Yes, I may have a permanent 500, or 1,000 gallon tank and commercial heater professionally installed in the coming years. It would be safer and more conveinent when I have multiple greenhouses but with the tank alone being $3,000, its out of reach for the foreseeable future. Two years at least. I also need to clear land and improve the road for a truck to even reach the location.

The stove should last a while, I packed the bottom barrel with sand, still need to add brick to it, if I can find it. Its just not really an item in the south. I might just make some out of pearlite and concrete. The barrels are also essentially new.

On the subject of fires, I'm reading that people clean their flues every 1-5 tons of wood, once a season, or once a year. One person swept once a week when they had an older model. I doubt I even have one ton of wood stored up in the greenhouse, this IS central Texas, what I do have should last most or all of the winter because I plan on only burning when the temps drop below 36*F for extended periods, such as the coming cold front on Tuesday. My original plan was to keep the GH warm all winter so everything would keep growing rather than go dormant, but it seems that just keeping it above freezing is the better option. I estimate there might be around 20-30 nights in the year were I would need heat to keep the plants alive.
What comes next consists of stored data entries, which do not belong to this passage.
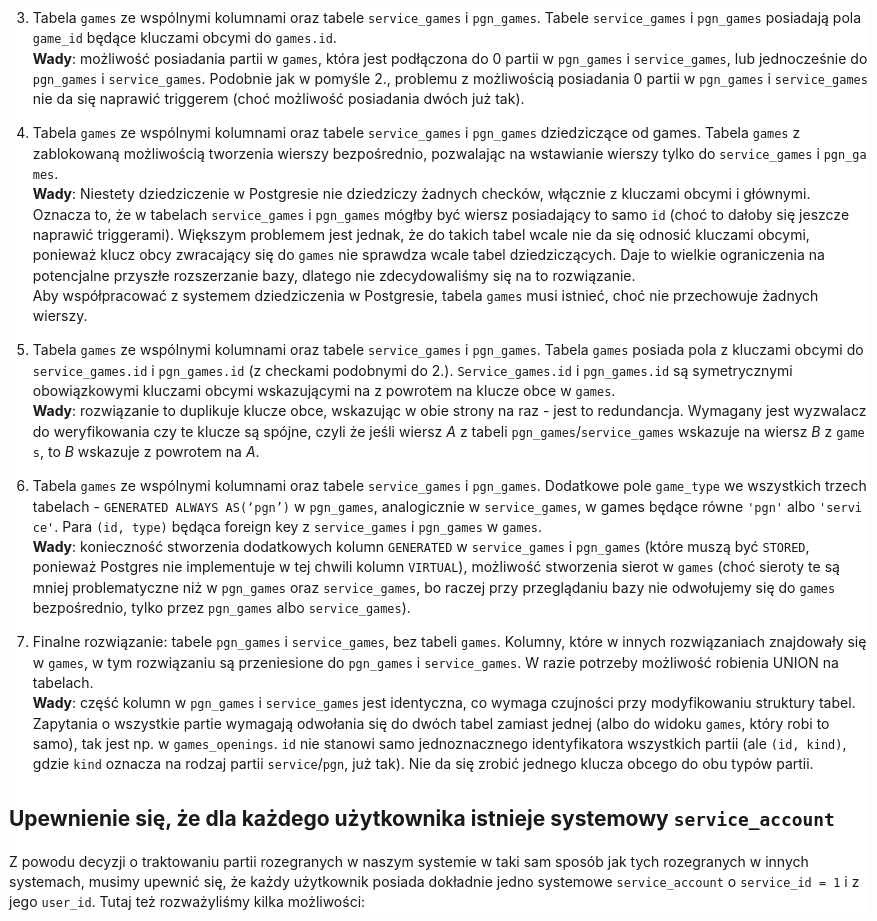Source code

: 3. Tabela `games` ze wspólnymi kolumnami oraz tabele `service_games` i `pgn_games`. Tabele `service_games` i `pgn_games` posiadają pola `game_id` będące kluczami obcymi do `games.id`.\
   **Wady**: możliwość posiadania partii w `games`, która jest podłączona do 0 partii w `pgn_games` i `service_games`, lub jednocześnie do `pgn_games` i `service_games`. Podobnie jak w pomyśle 2., problemu z możliwością posiadania 0 partii w `pgn_games` i `service_games` nie da się naprawić triggerem (choć możliwość posiadania dwóch już tak).

4. Tabela `games` ze wspólnymi kolumnami oraz tabele `service_games` i `pgn_games` dziedziczące od games. Tabela `games` z zablokowaną możliwością tworzenia wierszy bezpośrednio, pozwalając na wstawianie wierszy tylko do `service_games` i `pgn_games`.\
   **Wady**: Niestety dziedziczenie w Postgresie nie dziedziczy żadnych checków, włącznie z kluczami obcymi i głównymi. Oznacza to, że w tabelach `service_games` i `pgn_games` mógłby być wiersz posiadający to samo `id` (choć to dałoby się jeszcze naprawić triggerami). Większym problemem jest jednak, że do takich tabel wcale nie da się odnosić kluczami obcymi, ponieważ klucz obcy zwracający się do `games` nie sprawdza wcale tabel dziedziczących. Daje to wielkie ograniczenia na potencjalne przyszłe rozszerzanie bazy, dlatego nie zdecydowaliśmy się na to rozwiązanie.\
   Aby współpracować z systemem dziedziczenia w Postgresie, tabela `games` musi istnieć, choć nie przechowuje żadnych wierszy.

5. Tabela `games` ze wspólnymi kolumnami oraz tabele `service_games` i `pgn_games`. Tabela `games` posiada pola z kluczami obcymi do `service_games.id` i `pgn_games.id` (z checkami podobnymi do 2.). `Service_games.id` i `pgn_games.id` są symetrycznymi obowiązkowymi kluczami obcymi wskazującymi na z powrotem na klucze obce w `games`.\
   **Wady**: rozwiązanie to duplikuje klucze obce, wskazując w obie strony na raz - jest to redundancja.
   Wymagany jest wyzwalacz do weryfikowania czy te klucze są spójne, czyli że jeśli wiersz *A* z tabeli `pgn_games`/`service_games` wskazuje na wiersz *B* z `games`, to *B* wskazuje z powrotem na *A*.

6. Tabela `games` ze wspólnymi kolumnami oraz tabele `service_games` i `pgn_games`. Dodatkowe pole `game_type` we wszystkich trzech tabelach - `GENERATED ALWAYS AS(‘pgn’)` w `pgn_games`, analogicznie w `service_games`, w games będące równe `'pgn'` albo `'service'`. Para `(id, type)` będąca foreign key z `service_games` i `pgn_games` w `games`.\
   **Wady**: konieczność stworzenia dodatkowych kolumn `GENERATED` w `service_games` i `pgn_games` (które muszą być `STORED`, ponieważ Postgres nie implementuje w tej chwili kolumn `VIRTUAL`), możliwość stworzenia sierot w `games` (choć sieroty te są mniej problematyczne niż w `pgn_games` oraz `service_games`, bo raczej przy przeglądaniu bazy nie odwołujemy się do `games` bezpośrednio, tylko przez `pgn_games` albo `service_games`).

7. Finalne rozwiązanie: tabele `pgn_games` i `service_games`, bez tabeli `games`. Kolumny, które w innych rozwiązaniach znajdowały się w `games`, w tym rozwiązaniu są przeniesione do `pgn_games` i `service_games`. W razie potrzeby możliwość robienia UNION na tabelach.\
   **Wady**: część kolumn w `pgn_games` i `service_games` jest identyczna, co wymaga czujności przy modyfikowaniu struktury tabel. Zapytania o wszystkie partie wymagają odwołania się do dwóch tabel zamiast jednej (albo do widoku `games`, który robi to samo), tak jest np. w `games_openings`. `id` nie stanowi samo jednoznacznego identyfikatora wszystkich partii (ale `(id, kind)`, gdzie `kind` oznacza na rodzaj partii `service`/`pgn`, już tak). Nie da się zrobić jednego klucza obcego do obu typów partii.
## Upewnienie się, że dla każdego użytkownika istnieje systemowy `service_account`

Z powodu decyzji o traktowaniu partii rozegranych w naszym systemie w taki sam sposób jak tych rozegranych w innych systemach, musimy upewnić się, że każdy użytkownik posiada dokładnie jedno systemowe `service_account` o `service_id = 1` i z jego `user_id`. Tutaj też rozważyliśmy kilka możliwości:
I was going to scrub it out every once a season, Nov 15 - March 15 (really Dec 1 - Feb 29 ), but every ten burns or once a week doesn't seem like a bad idea if the horizontal portion really builds up as fast as Bholler implies. Its trivial to pop the pipe off the top of the stove and run a brush through it. The soot would all go to the tee and fall into a bucket, likewise, shove the brush up through the bottom of the tee to get at the stack. Any suggestions on frequency of cleaning? Weekly, monthly, or per # of use?
 
Itll be different for everybody. Try it after 7 fires to see how much accumulates.then after 14 fires. That sounds like most of your burning season, you may be able to stretch it out further.
 
Itll be different for everybody. Try it after 7 fires to see how much accumulates.then after 14 fires. That sounds like most of your burning season, you may be able to stretch it out further.

Yeah, you’re just going to have to learn how this setup, your habits, and your wood quality dictate the cleaning. Start frequently, until you figure that out, and you’ll eventually settle into a workable pattern.
 
Surprise! I'm back! (Yeah, I know necro necro)

Wanted to let all the nay sayers know I didn't burn down my greenhouse; didn't even melted plastic. Not to mention, it's probably useful to someone out there to know how it went if they are heating a greenhouse this year or in the future. I wouldn't be surprised if this thread comes up in search engine results.

The double barrel stove worked great and now I know why they are highly recommended for greenhouses. Not sure how many BTUs it puts out but its probably in excess of 200K when it's freshly loaded. Can't stand within 2.5-3' of it. I'm finishing up moving everything back inside to beat the fall rains and to get more sunlight. Still need to dust out the flue and gather wood, will probably do that after it drops into the 80s in a few days.

One thing I did upgrade was adding a 90 degree elbow at the air intake; it's a nice bend and keeps embers from popping out. Sorry, bad picture. I would have hot coals for around eight hours. I think the longest I had something glowing inside the stove was 14-16 hours, but it depends on how much wood, type, air intake/burn rate, etc. I usually toped it off before bed. A few hot coals isn't much but any heat is good heat in a greenhouse during winter.


It won't be fired back up until around November 15 - 30th when the first frost comes for my part of Texas. Yes yes, I know the hearth is a mess right now, it will be clean and clear before using the heater. One of the biggest things I would have done differently is use a metal wall behind the stove, it would have been much easier and safer. I need to build a second greenhouse next year because I'm out of room, so that one will likely have a metal wall, if I even need a heater in it. I may just use a tank top heater (propane) for that one.

Many thanks to everyone that helped me out with this. I'm on my way out of poverty now. :)
 
I'm glad it worked out for you. That greenhouse looks lovely.